Another promising application is to analyze differences between code revisions. An indentation measure doesn’t require a valid program—it works just fine on partial programs, too. That means we can analyze the complexity delta in each changed line of code. If we do that for each revision in our analysis period, we can detect trends in the modifications we make. This usage is a way to measure modification effort. A low effort is the essence of good design.

When you find excess complexity, you have a clear candiate for refactoring. Before you begin refactoring, you may want to check out the module’s complexity trend. Let’s apply our whitespace analysis to historical data and track trends in the hotspot.

Joe asks:
Joe asks:
With the Power of Shapes, Wouldn’t Visual Programming Languages Give Us an Edge?
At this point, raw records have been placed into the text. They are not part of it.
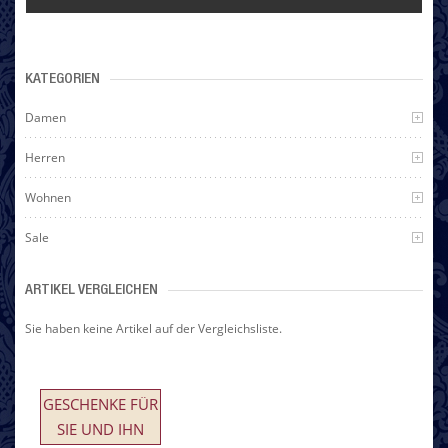
KATEGORIEN
Damen
Herren
Wohnen
Sale
ARTIKEL VERGLEICHEN
Sie haben keine Artikel auf der Vergleichsliste.
GESCHENKE FÜR
SIE UND IHN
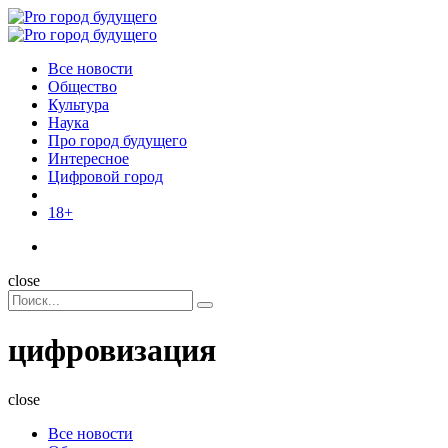
Menu
Поиск
Menu
Pro
город
Все новости
будущего
Общество
Культура
Наука
Про город будущего
Интересное
Цифровой город
18+
Поиск
close
Search
Поиск
for:
цифровизация
close
Все новости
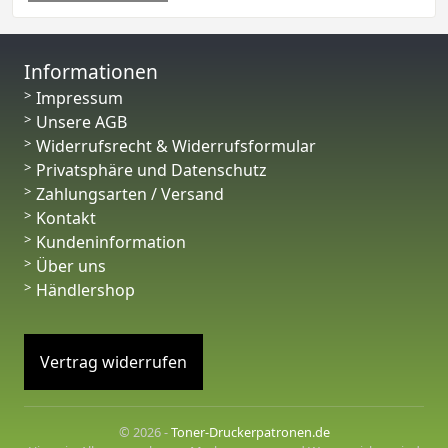
Informationen
Impressum
Unsere AGB
Widerrufsrecht & Widerrufsformular
Privatsphäre und Datenschutz
Zahlungsarten / Versand
Kontakt
Kundeninformation
Über uns
Händlershop
Vertrag widerrufen
© 2026 -
Toner-Druckerpatronen.de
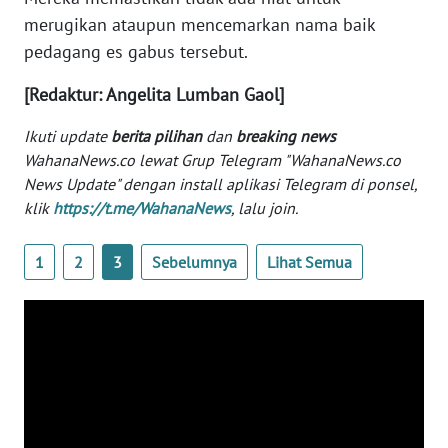
WN
merugikan ataupun mencemarkan nama baik
BANTEN
pedagang es gabus tersebut.
WN
[Redaktur: Angelita Lumban Gaol]
NTT
Ikuti update
berita pilihan
dan
breaking news
WahanaNews.co lewat Grup Telegram "WahanaNews.co
WN
News Update" dengan install aplikasi Telegram di ponsel,
KEPRI
klik
https://t.me/WahanaNews
, lalu join.
WN
PAPUA
1
2
3
Sebelumnya
Lihat Semua
WN
PAPUA
BARAT
WN
RIAU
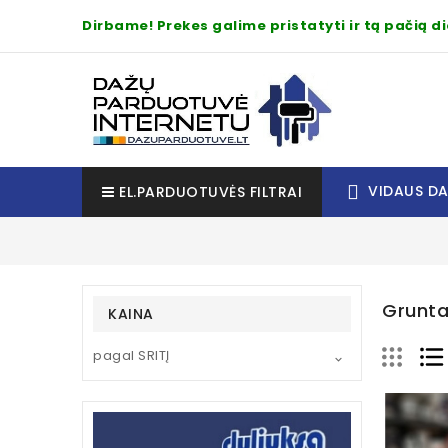
Dirbame! Prekes galime pristatyti ir tą pačią 
VIDAUS D
EL.PARDUOTUVĖS FILTRAI
Grunt
KAINA
pagal SRITĮ

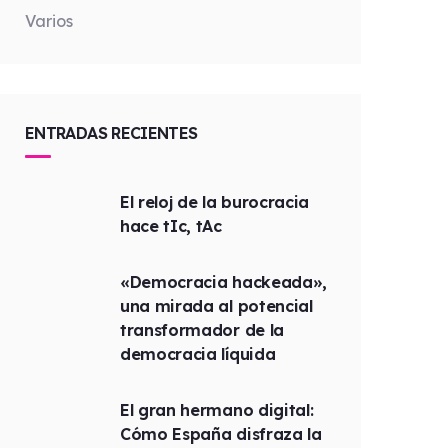
Varios
ENTRADAS RECIENTES
El reloj de la burocracia
hace tIc, tAc
«Democracia hackeada»,
una mirada al potencial
transformador de la
democracia líquida
El gran hermano digital:
Cómo España disfraza la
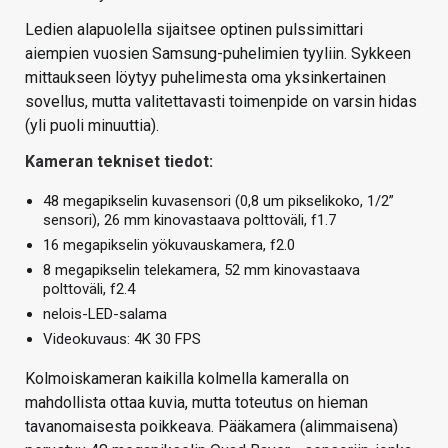
Ledien alapuolella sijaitsee optinen pulssimittari
aiempien vuosien Samsung-puhelimien tyyliin. Sykkeen
mittaukseen löytyy puhelimesta oma yksinkertainen
sovellus, mutta valitettavasti toimenpide on varsin hidas
(yli puoli minuuttia).
Kameran tekniset tiedot:
48 megapikselin kuvasensori (0,8 um pikselikoko, 1/2”
sensori), 26 mm kinovastaava polttoväli, f1.7
16 megapikselin yökuvauskamera, f2.0
8 megapikselin telekamera, 52 mm kinovastaava
polttoväli, f2.4
nelois-LED-salama
Videokuvaus: 4K 30 FPS
Kolmoiskameran kaikilla kolmella kameralla on
mahdollista ottaa kuvia, mutta toteutus on hieman
tavanomaisesta poikkeava. Pääkamera (alimmaisena)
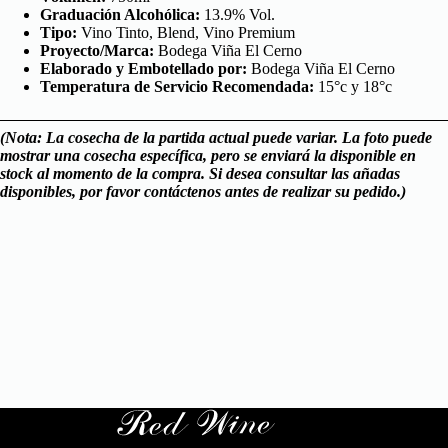
Graduación Alcohólica:
13.9% Vol.
Tipo:
Vino Tinto, Blend, Vino Premium
Proyecto/Marca:
Bodega Viña El Cerno
Elaborado y Embotellado por:
Bodega Viña El Cerno
Temperatura de Servicio Recomendada:
15°c y 18°c
(Nota: La cosecha de la partida actual puede variar. La foto puede
mostrar una cosecha específica, pero se enviará la disponible en
stock al momento de la compra. Si desea consultar las añadas
disponibles, por favor contáctenos antes de realizar su pedido.)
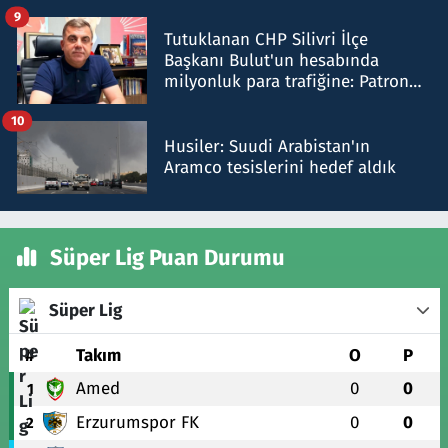
iddiasını yalanladı
9
Tutuklanan CHP Silivri İlçe
Başkanı Bulut'un hesabında
milyonluk para trafiğine: Patron
talimat verdi, ben gönderdim
10
Husiler: Suudi Arabistan'ın
Aramco tesislerini hedef aldık
Süper Lig Puan Durumu
Süper Lig
#
Takım
O
P
Amed
0
0
1
Erzurumspor FK
0
0
2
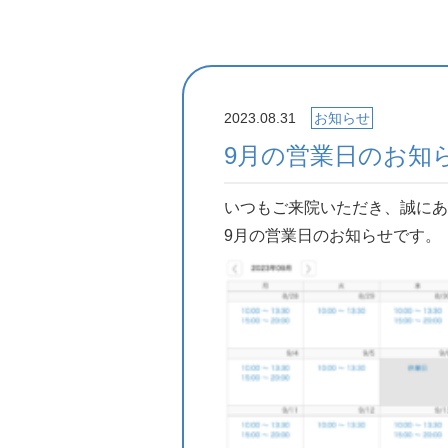
2023.08.31
お知らせ
9月の営業日のお知
いつもご来院いただき、誠にあ
9月の営業日のお知らせです。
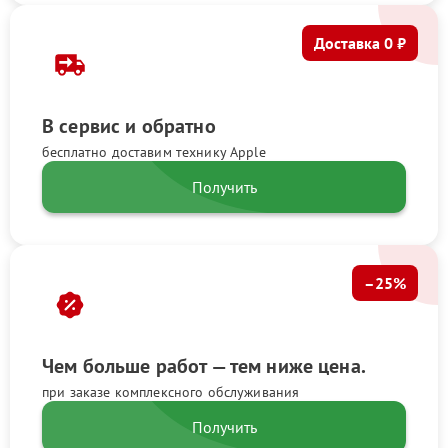
Доставка 0 ₽
В сервис и обратно
бесплатно доставим технику Apple
Получить
–25%
Чем больше работ — тем ниже цена.
при заказе комплексного обслуживания
Получить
Since the dawn of computing, our industry has tried to simplify programming. Visual programming is one such approach. Instead of typing cryptic commands in text, what if we could just draw some shapes, press a button, and have the computer generate the program? Wouldn’t that simplify programming? Indeed it would. But not in the way the idea is sold, nor in a way that matters.

Visual programming might make small tasks easier, but it breaks down quickly for larger problems. (The Influence of the Psychology of Programming on a Language Design [PM00] has a good overview of the research.) The thing is, it’s the larger problems that would benefit from simplifying the process—small tasks generally aren’t that complex. This is a strong argument against visual programming languages. It also explains why demonstrations of visual programming tools look so convincing—demo programs are small by nature.

Expressions also don’t scale very well. A visual symbol represents one thing. We can assign more meanings to it by having the symbol depend on context. (Natural languages have tried this—hieroglyphs show the limitations of the system.) Contrast this with text where you’re free to express virtually any concept.

images/Chp4_VisualSDL.png

I became painfully aware of the limitations of visual programming when I rewrote in C++ a system created in the graphical Specification and Description Language (SDL). What took four screens of SDL was transformed into just a few lines of high-level C++.